We need the boundary values of $I_0$ and $I_1$

$$ \begin{aligned} I_{0} &=\int \tan ^{0} x d x \\ &=x \end{aligned} $$ and $$ \begin{aligned} I_{1} &=\int \tan ^{1} x d x \\ &=\int \tan x d x \\ &=-\ln \cos x \\ &=\ln \sec x \end{aligned} $$

Therefore, the final expression for any $I_n$ would be $$ I_{2 k+1}=(-1)^{k} \ln \sec x+\sum_{p=1}^{k} \frac{(-1)^{p+k}}{2 p} \tan ^{2 p} x $$ and

$$ I_{2 k}=(-1)^{k} x+\sum_{p=1}^{k} \frac{(-1)^{p+k}}{2 p-1} \tan ^{2 p-1} x $$

Now, $\tan^n(\frac{pi}{4}) = 1$, we end up with partial fractions.

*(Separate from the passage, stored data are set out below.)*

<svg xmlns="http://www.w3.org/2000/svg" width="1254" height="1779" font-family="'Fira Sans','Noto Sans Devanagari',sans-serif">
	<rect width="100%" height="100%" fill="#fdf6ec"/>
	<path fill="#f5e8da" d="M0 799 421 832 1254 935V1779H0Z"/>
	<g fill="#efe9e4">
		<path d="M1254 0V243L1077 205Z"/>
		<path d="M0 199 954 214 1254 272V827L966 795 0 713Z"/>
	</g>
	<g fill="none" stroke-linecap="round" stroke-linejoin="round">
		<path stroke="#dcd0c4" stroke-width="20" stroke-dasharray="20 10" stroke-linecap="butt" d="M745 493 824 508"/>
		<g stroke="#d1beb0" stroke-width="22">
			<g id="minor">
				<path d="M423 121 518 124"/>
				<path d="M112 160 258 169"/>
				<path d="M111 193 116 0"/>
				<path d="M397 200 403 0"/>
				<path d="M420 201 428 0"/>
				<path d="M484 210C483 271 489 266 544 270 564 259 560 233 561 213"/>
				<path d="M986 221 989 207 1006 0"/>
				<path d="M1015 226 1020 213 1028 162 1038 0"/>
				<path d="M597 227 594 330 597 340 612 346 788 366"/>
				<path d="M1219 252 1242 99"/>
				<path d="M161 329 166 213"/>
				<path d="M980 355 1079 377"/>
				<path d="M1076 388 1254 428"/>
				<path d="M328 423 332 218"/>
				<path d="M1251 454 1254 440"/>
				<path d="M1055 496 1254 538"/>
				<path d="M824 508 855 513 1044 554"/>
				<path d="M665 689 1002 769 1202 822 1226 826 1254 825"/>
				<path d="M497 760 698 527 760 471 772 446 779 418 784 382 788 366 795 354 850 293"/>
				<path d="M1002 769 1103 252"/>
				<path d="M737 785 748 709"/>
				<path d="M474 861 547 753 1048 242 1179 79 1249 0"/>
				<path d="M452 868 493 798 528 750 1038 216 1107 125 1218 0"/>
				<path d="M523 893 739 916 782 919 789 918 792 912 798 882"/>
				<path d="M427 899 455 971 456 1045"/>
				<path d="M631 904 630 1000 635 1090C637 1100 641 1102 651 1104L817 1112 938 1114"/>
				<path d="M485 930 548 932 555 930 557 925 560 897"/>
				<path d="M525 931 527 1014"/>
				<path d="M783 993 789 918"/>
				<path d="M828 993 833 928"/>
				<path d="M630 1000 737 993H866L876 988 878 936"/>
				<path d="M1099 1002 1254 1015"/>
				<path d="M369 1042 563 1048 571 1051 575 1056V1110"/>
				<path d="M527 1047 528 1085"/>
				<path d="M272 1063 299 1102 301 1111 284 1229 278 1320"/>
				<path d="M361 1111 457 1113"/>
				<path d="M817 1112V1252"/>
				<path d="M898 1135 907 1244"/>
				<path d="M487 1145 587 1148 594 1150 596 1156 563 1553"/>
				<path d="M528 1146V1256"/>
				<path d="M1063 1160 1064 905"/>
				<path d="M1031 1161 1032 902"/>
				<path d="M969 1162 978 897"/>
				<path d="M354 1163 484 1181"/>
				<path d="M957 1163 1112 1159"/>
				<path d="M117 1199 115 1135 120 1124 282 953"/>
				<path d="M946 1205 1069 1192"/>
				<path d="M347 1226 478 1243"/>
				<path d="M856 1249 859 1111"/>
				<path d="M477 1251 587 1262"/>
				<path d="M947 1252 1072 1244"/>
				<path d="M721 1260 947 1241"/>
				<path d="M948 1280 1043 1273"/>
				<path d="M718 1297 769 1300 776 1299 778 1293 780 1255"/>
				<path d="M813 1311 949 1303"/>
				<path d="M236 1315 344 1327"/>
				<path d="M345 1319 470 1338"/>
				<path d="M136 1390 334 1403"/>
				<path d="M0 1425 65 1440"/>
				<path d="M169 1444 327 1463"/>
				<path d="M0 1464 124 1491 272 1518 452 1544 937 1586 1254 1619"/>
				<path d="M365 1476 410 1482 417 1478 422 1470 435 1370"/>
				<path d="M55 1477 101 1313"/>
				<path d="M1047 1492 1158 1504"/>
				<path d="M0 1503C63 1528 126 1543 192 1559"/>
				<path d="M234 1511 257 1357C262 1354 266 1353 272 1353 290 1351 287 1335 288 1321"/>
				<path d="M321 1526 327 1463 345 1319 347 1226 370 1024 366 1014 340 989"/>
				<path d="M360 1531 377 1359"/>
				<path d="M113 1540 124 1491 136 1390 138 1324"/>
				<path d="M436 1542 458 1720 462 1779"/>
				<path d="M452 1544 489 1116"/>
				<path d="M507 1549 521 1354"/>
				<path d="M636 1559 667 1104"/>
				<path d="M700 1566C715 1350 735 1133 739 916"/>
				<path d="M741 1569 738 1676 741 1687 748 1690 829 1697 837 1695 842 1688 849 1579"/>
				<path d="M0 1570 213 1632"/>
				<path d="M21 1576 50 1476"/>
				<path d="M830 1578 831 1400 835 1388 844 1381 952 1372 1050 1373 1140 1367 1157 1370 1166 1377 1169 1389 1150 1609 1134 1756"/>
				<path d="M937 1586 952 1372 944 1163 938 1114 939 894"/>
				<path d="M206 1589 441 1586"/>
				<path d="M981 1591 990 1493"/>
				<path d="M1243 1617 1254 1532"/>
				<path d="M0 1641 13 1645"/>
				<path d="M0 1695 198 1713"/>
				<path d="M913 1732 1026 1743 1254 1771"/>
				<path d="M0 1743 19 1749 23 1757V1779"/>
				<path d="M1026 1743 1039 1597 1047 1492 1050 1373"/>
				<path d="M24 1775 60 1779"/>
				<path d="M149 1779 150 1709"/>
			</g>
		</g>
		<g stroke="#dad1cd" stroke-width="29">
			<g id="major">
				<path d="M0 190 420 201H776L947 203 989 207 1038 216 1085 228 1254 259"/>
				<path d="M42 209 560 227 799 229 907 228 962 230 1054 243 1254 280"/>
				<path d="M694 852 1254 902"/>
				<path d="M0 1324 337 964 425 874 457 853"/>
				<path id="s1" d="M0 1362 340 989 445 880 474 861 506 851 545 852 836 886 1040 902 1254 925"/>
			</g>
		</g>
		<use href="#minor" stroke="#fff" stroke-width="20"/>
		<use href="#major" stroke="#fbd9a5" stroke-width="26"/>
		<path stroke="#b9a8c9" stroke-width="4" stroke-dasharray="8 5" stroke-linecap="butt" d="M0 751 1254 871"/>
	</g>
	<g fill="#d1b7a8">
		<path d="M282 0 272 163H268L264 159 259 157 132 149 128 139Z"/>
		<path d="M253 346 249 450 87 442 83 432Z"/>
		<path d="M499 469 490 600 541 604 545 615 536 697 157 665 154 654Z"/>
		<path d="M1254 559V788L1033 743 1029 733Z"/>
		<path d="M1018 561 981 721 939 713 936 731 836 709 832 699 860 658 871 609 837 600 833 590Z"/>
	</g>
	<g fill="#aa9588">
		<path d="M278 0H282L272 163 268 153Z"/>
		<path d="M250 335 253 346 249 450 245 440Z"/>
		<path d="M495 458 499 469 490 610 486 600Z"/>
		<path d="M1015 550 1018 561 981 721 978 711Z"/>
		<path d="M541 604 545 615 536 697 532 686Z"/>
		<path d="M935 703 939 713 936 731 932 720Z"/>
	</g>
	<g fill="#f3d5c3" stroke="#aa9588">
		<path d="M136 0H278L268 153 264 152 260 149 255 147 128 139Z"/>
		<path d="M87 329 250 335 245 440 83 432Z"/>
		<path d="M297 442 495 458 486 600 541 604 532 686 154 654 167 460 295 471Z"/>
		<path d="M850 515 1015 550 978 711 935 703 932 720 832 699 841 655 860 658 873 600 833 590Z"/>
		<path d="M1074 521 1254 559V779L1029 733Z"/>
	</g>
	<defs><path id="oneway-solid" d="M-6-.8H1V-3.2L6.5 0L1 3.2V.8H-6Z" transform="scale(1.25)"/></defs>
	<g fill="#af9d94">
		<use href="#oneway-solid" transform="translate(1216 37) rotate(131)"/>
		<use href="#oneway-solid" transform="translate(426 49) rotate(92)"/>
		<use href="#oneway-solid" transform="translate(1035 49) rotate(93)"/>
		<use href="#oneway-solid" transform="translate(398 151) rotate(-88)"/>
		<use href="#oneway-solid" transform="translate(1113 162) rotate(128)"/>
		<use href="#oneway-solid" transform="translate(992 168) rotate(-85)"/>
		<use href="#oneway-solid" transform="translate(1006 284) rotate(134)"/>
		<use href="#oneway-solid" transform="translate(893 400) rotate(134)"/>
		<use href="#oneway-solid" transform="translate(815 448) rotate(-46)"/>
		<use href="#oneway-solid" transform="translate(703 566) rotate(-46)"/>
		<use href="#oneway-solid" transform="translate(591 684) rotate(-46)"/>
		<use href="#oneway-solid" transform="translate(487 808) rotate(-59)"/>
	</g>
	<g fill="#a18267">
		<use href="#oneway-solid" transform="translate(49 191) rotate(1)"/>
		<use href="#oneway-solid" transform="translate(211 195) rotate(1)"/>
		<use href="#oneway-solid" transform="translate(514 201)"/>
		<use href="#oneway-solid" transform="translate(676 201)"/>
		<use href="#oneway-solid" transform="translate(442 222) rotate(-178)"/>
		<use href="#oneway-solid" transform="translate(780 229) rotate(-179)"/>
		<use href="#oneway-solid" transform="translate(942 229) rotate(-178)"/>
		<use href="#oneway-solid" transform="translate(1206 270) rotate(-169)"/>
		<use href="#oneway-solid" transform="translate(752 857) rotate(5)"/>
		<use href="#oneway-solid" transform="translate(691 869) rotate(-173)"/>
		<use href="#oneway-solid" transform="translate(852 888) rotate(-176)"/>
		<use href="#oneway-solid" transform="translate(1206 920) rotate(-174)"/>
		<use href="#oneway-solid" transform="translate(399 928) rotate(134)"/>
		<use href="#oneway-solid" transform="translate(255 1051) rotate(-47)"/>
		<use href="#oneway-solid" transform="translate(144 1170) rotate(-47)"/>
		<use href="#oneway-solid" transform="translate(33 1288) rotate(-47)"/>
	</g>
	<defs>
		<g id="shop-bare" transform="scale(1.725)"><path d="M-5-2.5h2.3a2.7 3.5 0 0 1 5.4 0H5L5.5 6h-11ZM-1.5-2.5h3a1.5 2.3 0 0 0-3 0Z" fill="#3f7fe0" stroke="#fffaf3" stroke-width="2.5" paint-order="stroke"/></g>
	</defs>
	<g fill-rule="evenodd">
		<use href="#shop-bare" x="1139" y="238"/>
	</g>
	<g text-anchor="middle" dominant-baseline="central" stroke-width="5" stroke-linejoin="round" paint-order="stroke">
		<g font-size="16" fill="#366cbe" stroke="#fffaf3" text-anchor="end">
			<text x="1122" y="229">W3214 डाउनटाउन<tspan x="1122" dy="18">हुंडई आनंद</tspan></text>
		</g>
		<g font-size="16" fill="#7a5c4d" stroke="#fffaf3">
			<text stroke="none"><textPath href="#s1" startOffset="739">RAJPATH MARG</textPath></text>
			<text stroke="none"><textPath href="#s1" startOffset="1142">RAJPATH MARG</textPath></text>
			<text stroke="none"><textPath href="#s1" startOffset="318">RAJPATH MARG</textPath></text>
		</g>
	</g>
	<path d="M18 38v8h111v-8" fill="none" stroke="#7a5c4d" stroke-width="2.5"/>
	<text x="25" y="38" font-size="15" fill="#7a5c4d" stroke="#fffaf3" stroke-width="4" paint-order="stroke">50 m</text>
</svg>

$$ I_{2 k+1}=(-1)^{k} \ln \sqrt{2}+\sum_{p=1}^{k} \frac{(-1)^{p+k}}{2 p} $$ and

$$ I_{2 k}=(-1)^{k} \frac{\pi}{4}+\sum_{p=1}^{k} \frac{(-1)^{p+k}}{2 p-1} $$

I am unable to simplify this further. Please feel free to edit it.